TEKS LATIHAN:
'''

Bank Nagari Optimistis Laba Lampaui Rp500 Miliar di 2026, Ini Strateginya

Padang – PT Bank Nagari menargetkan laba bersih di atas Rp500 miliar pada tahun 2026, setelah terkoreksi menjadi Rp493,74 miliar pada 2025 akibat tekanan ekonomi. Direktur Utama Bank Nagari, Gusti Candra, menyatakan optimisme ini didukung oleh stabilisasi ekonomi nasional dan strategi penguatan bisnis yang telah disiapkan.

"Kami optimistis laba Bank Nagari pada 2026 dapat kembali berada di atas Rp500 miliar. Sejumlah strategi penguatan bisnis sudah kami siapkan untuk mendorong pertumbuhan yang lebih sehat dan berkelanjutan," ujar Gusti di Padang, Senin (2/2/2026).

Gusti menjelaskan, peningkatan penyaluran kredit ke sektor produktif, terutama UMKM, perdagangan, dan pembiayaan berbasis ekosistem pemerintah daerah, menjadi pendorong utama kinerja tahun depan. Bank Nagari juga akan lebih selektif dalam menyalurkan kredit guna menjaga kualitas aset.

'''

[Item tersimpan]

'''

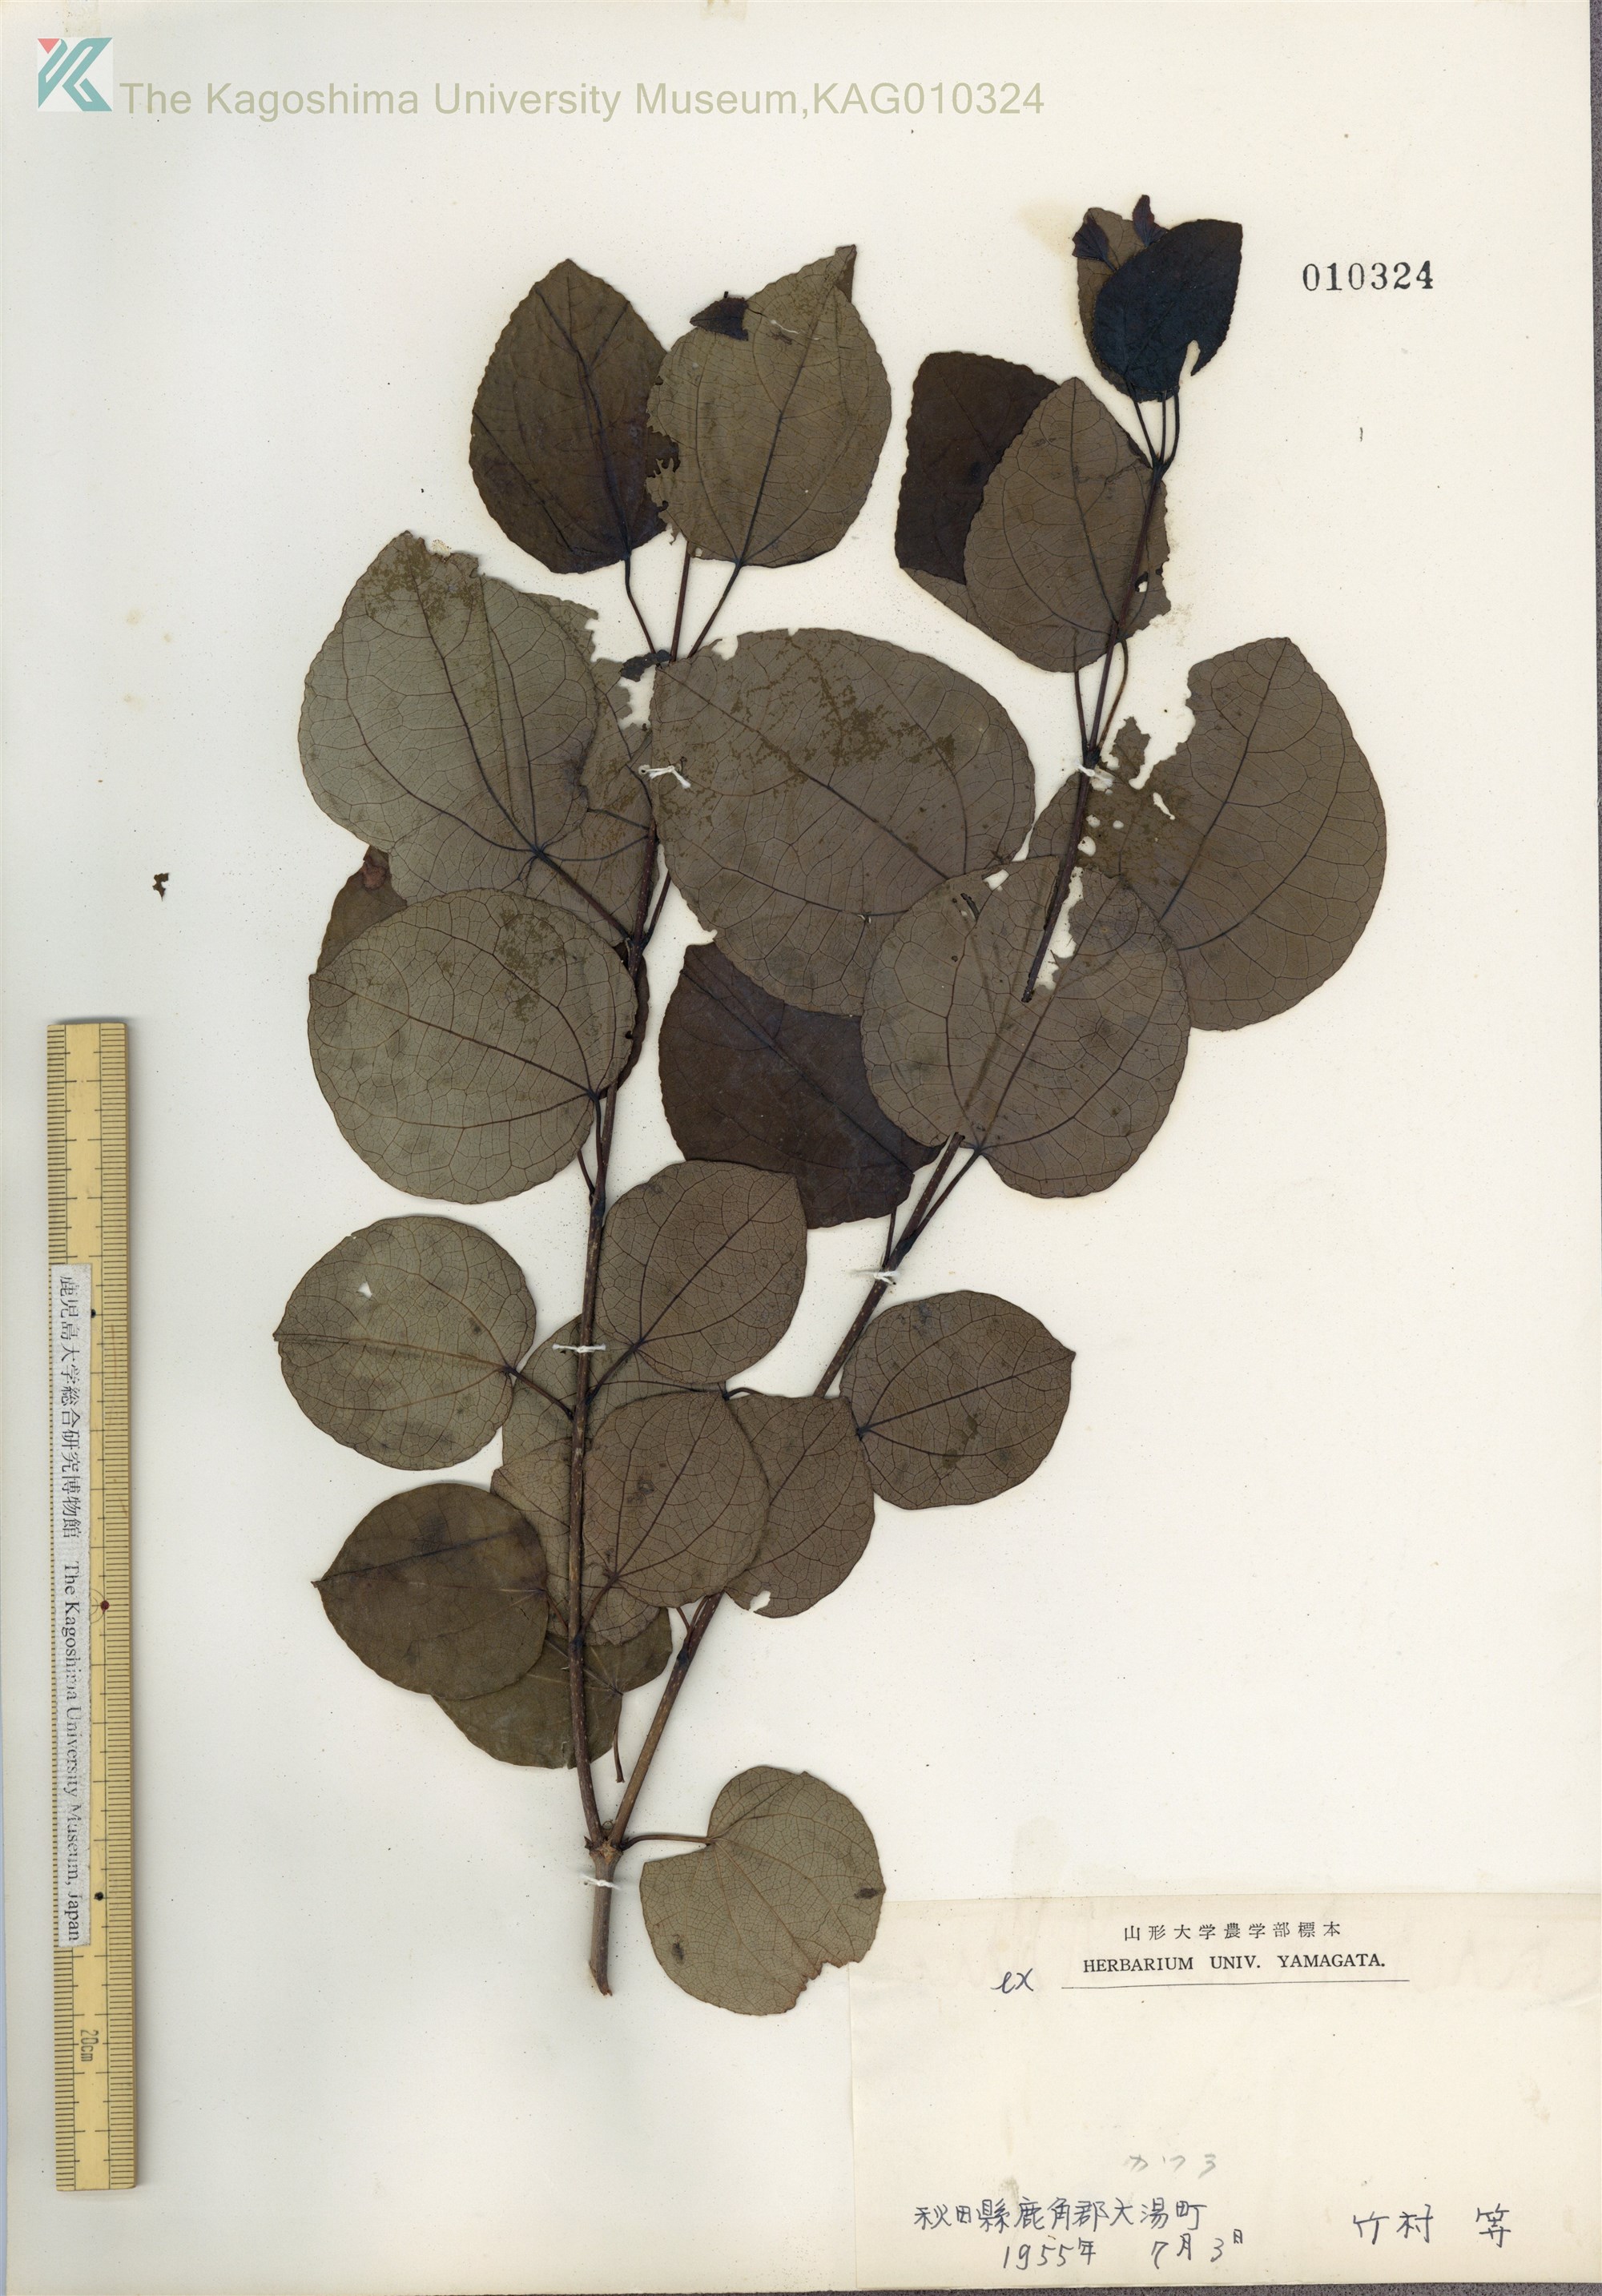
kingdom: Plantae
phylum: Tracheophyta
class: Magnoliopsida
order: Saxifragales
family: Cercidiphyllaceae
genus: Cercidiphyllum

'''

YANG HARUS DIKERJAKAN: Kutip bagian berita tentang laba Bank Nagari mulai dari "Padang – PT" sampai dengan "yang telah disiapkan.". Catatan di atas tidak ada hubungannya dengan berita tentang laba Bank Nagari.

HASIL LATIHAN:
Padang – PT Bank Nagari menargetkan laba bersih di atas Rp500 miliar pada tahun 2026, setelah terkoreksi menjadi Rp493,74 miliar pada 2025 akibat tekanan ekonomi. Direktur Utama Bank Nagari, Gusti Candra, menyatakan optimisme ini didukung oleh stabilisasi ekonomi nasional dan strategi penguatan bisnis yang telah disiapkan.